In fact what I'm looking for are two functions to save/restore my struct by indexing several instances:
(Is like to have a struct mystruct[100] but not in RAM stored in EEPROM).
You can define it as a named struct, or a typedef, or both. In my opinion it is better to refer to the type using a typedef (so that it behaves consistently with the standard types and classes) in which case the struct name is redundant and it can be left anonymous. Others may have other preferences.
The code below defines a struct RoutingTableEntry - you can use struct RoutingTableEntry anywhere in your code that needs a type.
// defined as a struct
struct RoutingTableEntry
{
uint8_t dest;
uint8_t next_hop;
uint8_t state;
};
struct RoutingTableEntry myEntry;
The following code defines the struct RoutingTableEntry but also defines a typedef RoutingTableEntry. This means you can use RoutingTableEntry anywhere a type is needed; it is syntactically equivalent to struct RoutingTableEntry. The name of the struct and the typedef don't need to be the same, and some people prefer to make them different.

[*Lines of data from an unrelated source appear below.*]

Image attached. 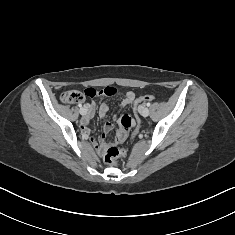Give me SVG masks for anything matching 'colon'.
Wrapping results in <instances>:
<instances>
[{"label":"colon","mask_w":235,"mask_h":235,"mask_svg":"<svg viewBox=\"0 0 235 235\" xmlns=\"http://www.w3.org/2000/svg\"><path fill=\"white\" fill-rule=\"evenodd\" d=\"M114 90L112 87H106L104 89L97 88H87L84 92L78 90H69L62 93L60 99L63 103L74 104L80 102L84 97L94 98L104 95H112ZM155 100L153 95H143L135 99L134 101V110L137 111L138 107L141 104H144L149 101ZM122 128L117 133H110L107 137L108 145L103 149L104 161L108 165H115L118 160L122 159L126 155V151L119 149L118 144L126 140L130 129L135 125L134 119L130 115H123L120 119ZM136 131L131 135V138H134Z\"/></svg>","instance_id":"obj_1"}]
</instances>
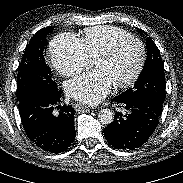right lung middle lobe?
Returning <instances> with one entry per match:
<instances>
[{
  "label": "right lung middle lobe",
  "mask_w": 183,
  "mask_h": 183,
  "mask_svg": "<svg viewBox=\"0 0 183 183\" xmlns=\"http://www.w3.org/2000/svg\"><path fill=\"white\" fill-rule=\"evenodd\" d=\"M54 27L43 28L35 33L26 46L17 74V99L21 102L32 94H52L58 91L52 72L45 61L46 36Z\"/></svg>",
  "instance_id": "right-lung-middle-lobe-1"
}]
</instances>
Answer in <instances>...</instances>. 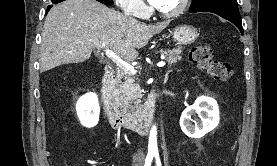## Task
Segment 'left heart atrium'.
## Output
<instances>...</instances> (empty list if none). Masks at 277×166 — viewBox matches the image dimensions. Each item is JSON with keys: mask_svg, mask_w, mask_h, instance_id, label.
Segmentation results:
<instances>
[{"mask_svg": "<svg viewBox=\"0 0 277 166\" xmlns=\"http://www.w3.org/2000/svg\"><path fill=\"white\" fill-rule=\"evenodd\" d=\"M149 3L155 7H159L162 4L163 0H148Z\"/></svg>", "mask_w": 277, "mask_h": 166, "instance_id": "obj_1", "label": "left heart atrium"}]
</instances>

// defined as a typedef and a named struct
typedef struct RoutingTableEntry
{
uint8_t dest;
uint8_t next_hop;
uint8_t state;
} RoutingTableEntry ;
struct RoutingTableEntry myEntry1; // uses the struct declaration
RoutingTableEntry myEntry2; // uses the typedef
The following code defines the struct without giving it a name (it is left anonymous) and then defines a typedef for it the anonymous struct. This means that you can use RoutingTableEntry anywhere a type is needed.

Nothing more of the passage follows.